We have the same issue running version 3.11.0.
$SqlServer | Set-AzSqlServer -SqlAdministratorPassword ("password" | ConvertTo-SecureString -AsPlainText -Force) -Debug
Response:
{
"odata.error": {
"code": "Request_DataContractVersionMissing",
"message": {
"lang": "en",
"value": "The specified api-version is invalid. The value must exactly match a supported version."
}
}
}
Exception:
Set-AzSqlServer: Operation returned an invalid status code 'BadRequest'
@theboojit @dmitryserbin It looks like an issue with the Set-AzSQLServer when the server is setup with AAD admin as well. I am internally checking with the team on this but on the interim use CLI until PS is fixed. Or Setup SQL server without AAD Admin.
@SaurabhSharma-MSFT @dmitryserbin Yes this makes sense -- we are using AAD admin so that all checks out. We'll continue to use 3.10.0 of Az.Sql until respolved. Thanks for staying on top of this!
Hello @theboojit ,
Can you please latest version of Az.SQL and validate. I fix was made in that release for this issue.
Get-Module -Name Az.Sql -ListAvailable
ModuleType Version Name ExportedCommands
Script 3.12.0 Az.Sql {Get-AzSqlDatabaseTransparentDataEncryption, Get-AzSqlData...
We apologize for any inconvenience this caused to your team.
Hi, we're sending this friendly reminder because we haven't heard back from you in a while. We need more information about this issue to help address it. Please be sure to give us your input within the next 7 days. If we don't hear back from you within 14 days of this comment the issue will be automatically closed.

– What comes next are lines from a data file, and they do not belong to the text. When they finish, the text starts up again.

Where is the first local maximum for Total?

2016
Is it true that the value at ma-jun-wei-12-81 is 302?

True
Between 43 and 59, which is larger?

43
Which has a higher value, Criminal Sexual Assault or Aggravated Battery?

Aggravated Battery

Thank you!
I suspect this issue is related to https://github.com/Azure/azure-powershell/issues/19274. In my investigations it seemed to be related to verifying the SID of the user/group in AAD that is being set as the SQL administrator.

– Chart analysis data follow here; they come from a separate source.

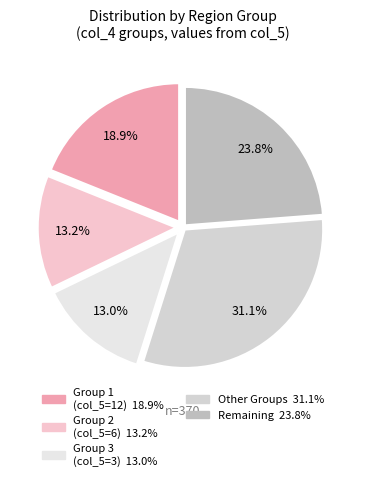

Count the number of slices in the pie.

5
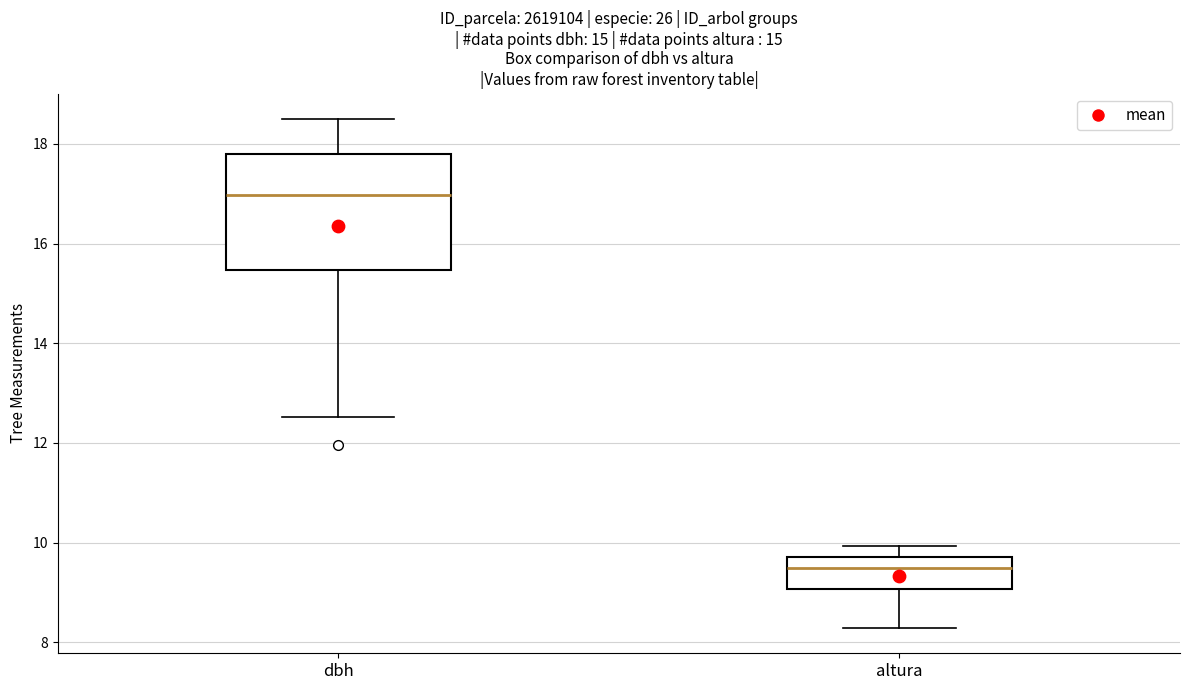

Reading left to right, read every box against the y-axis: the position of its median line, the range the box covers, and the ends of its whiskers. The values are not printed on the chart, so give them approximately, as read against the axis.

dbh: median 17.0, box 15.4 to 17.8, whiskers 12.6 to 18.6
altura: median 9.4, box 9.0 to 9.8, whiskers 8.2 to 10.0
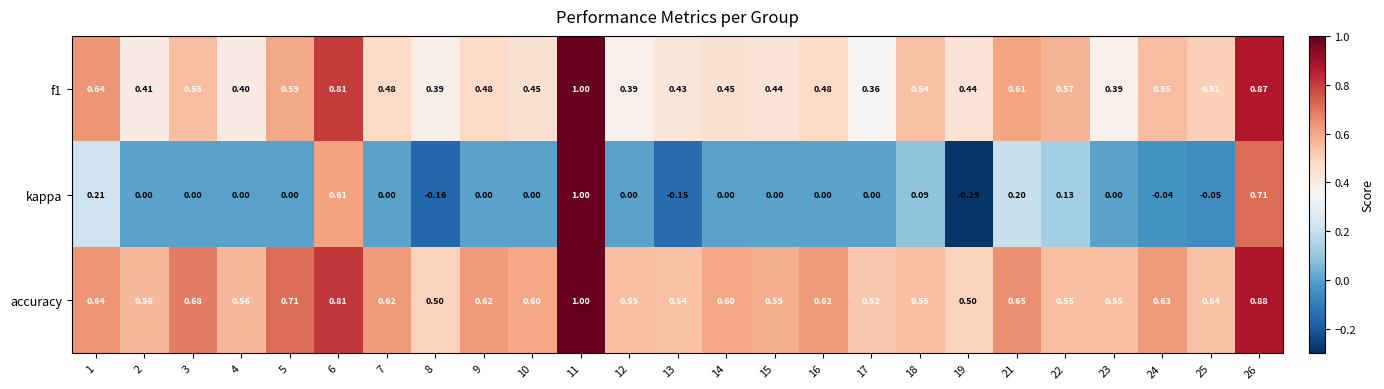

At how many categories does at least one series exceed 0?

25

If you remove the ExternalAdminSid, ExternalAdminName and EnableActiveDirectoryOnlyAuthentication from the call then it works OK. You can then use Set-AzSqlServerActiveDirectoyAdministrator command to set it ok (which is a clunky work around).

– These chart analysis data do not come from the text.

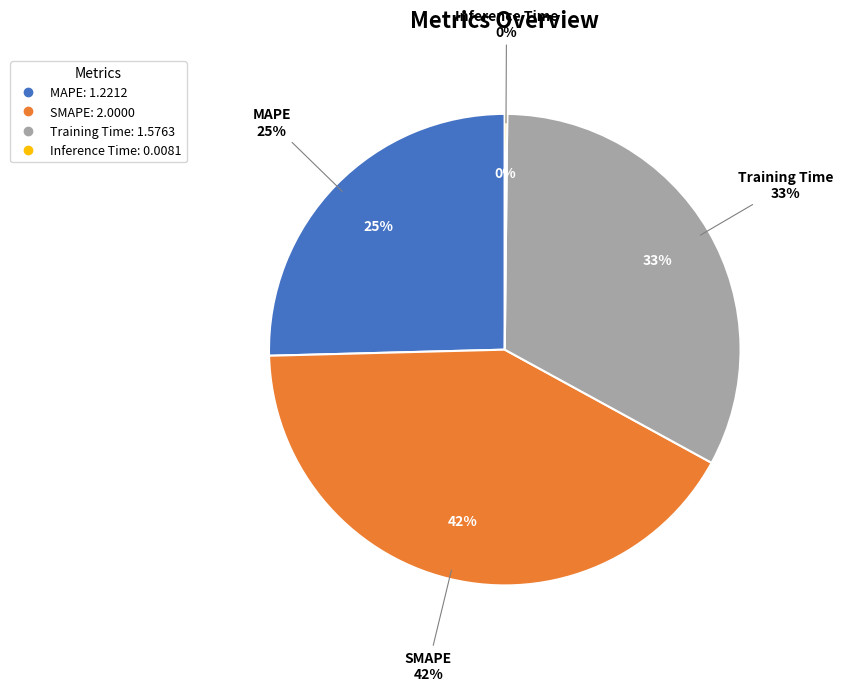

Which category has the biggest portion of the pie?

SMAPE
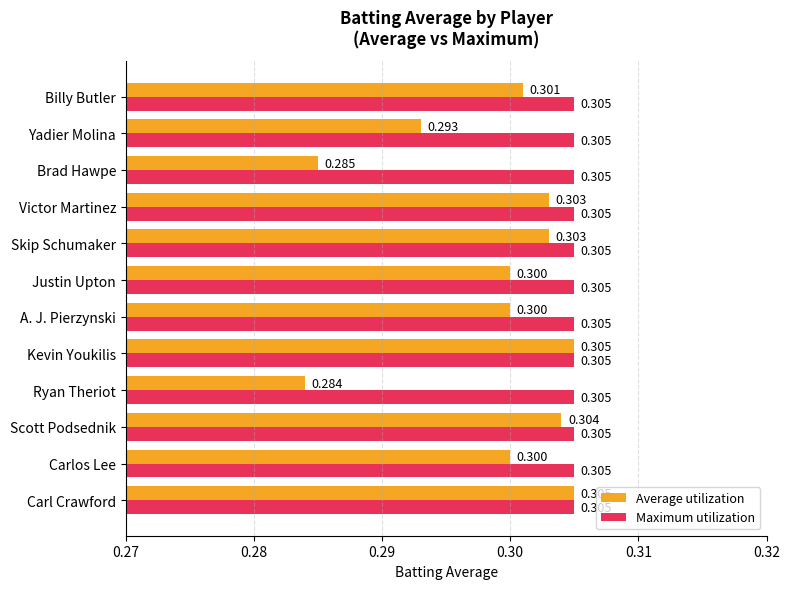

Between Justin Upton and Yadier Molina, which series saw the biggest shift?

Average utilization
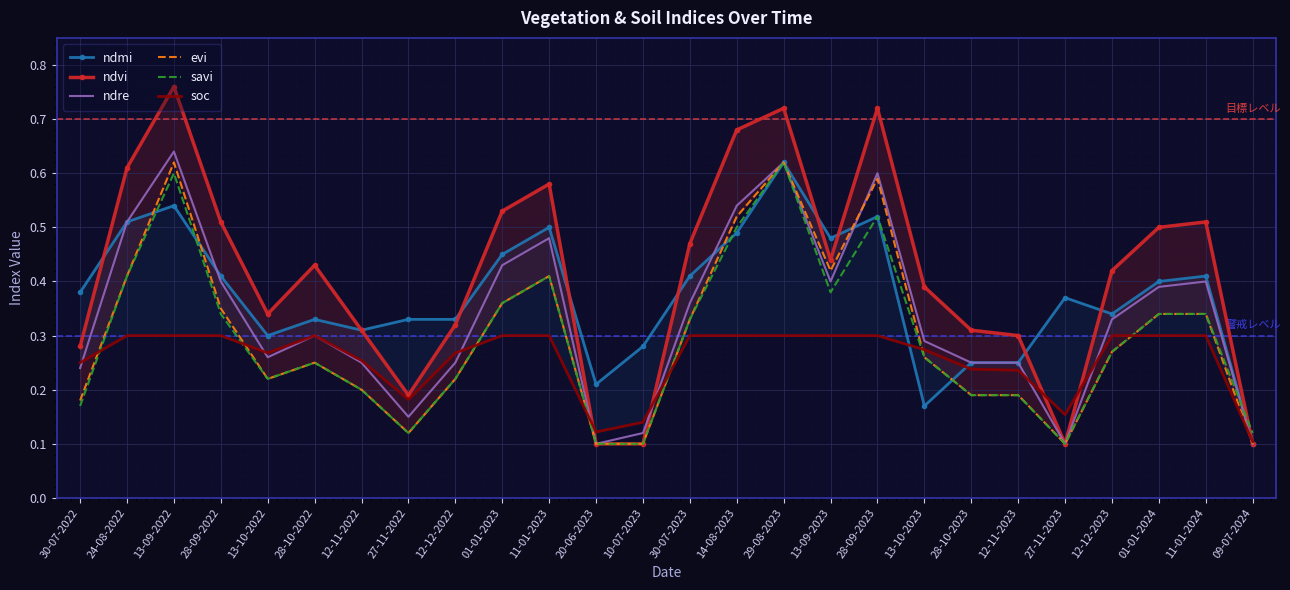

Reading right to left, list all the values displayed in this chart.

ndmi: 0.1	0.4	0.4	0.3	0.4	0.2	0.2	0.2	0.5	0.5	0.6	0.5	0.4	0.3	0.2	0.5	0.5	0.3	0.3	0.3	0.3	0.3	0.4	0.5	0.5	0.4
ndvi: 0.1	0.5	0.5	0.4	0.1	0.3	0.3	0.4	0.7	0.4	0.7	0.7	0.5	0.1	0.1	0.6	0.5	0.3	0.2	0.3	0.4	0.3	0.5	0.8	0.6	0.3
ndre: 0.1	0.4	0.4	0.3	0.1	0.2	0.2	0.3	0.6	0.4	0.6	0.5	0.4	0.1	0.1	0.5	0.4	0.2	0.1	0.2	0.3	0.3	0.4	0.6	0.5	0.2
evi: 0.1	0.3	0.3	0.3	0.1	0.2	0.2	0.3	0.6	0.4	0.6	0.5	0.3	0.1	0.1	0.4	0.4	0.2	0.1	0.2	0.2	0.2	0.3	0.6	0.4	0.2
savi: 0.1	0.3	0.3	0.3	0.1	0.2	0.2	0.3	0.5	0.4	0.6	0.5	0.3	0.1	0.1	0.4	0.4	0.2	0.1	0.2	0.2	0.2	0.3	0.6	0.4	0.2
soc: 0.1	0.3	0.3	0.3	0.2	0.2	0.2	0.3	0.3	0.3	0.3	0.3	0.3	0.1	0.1	0.3	0.3	0.3	0.2	0.3	0.3	0.3	0.3	0.3	0.3	0.2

I checked #19274 with the Az.Sql v4.1.0 and it appears to be fixed, so it's possible that this issue is also fixed in that version.
Hi, we're sending this friendly reminder because we haven't heard back from you in a while. We need more information about this issue to help address it. Please be sure to give us your input within the next 7 days. If we don't hear back from you within 14 days of this comment the issue will be automatically closed. Thank you!
Hi @theboojit. Thank you for opening this issue and giving us the opportunity to assist. We believe that this has been addressed. If you feel that further discussion is needed, please add a comment with the text “/unresolve” to remove the “issue-addressed” label and continue the conversation.
Hi @theboojit, since you haven’t asked that we “/unresolve” the issue, we’ll close this out. If you believe further discussion is needed, please add a comment “/unresolve” to reopen the issue.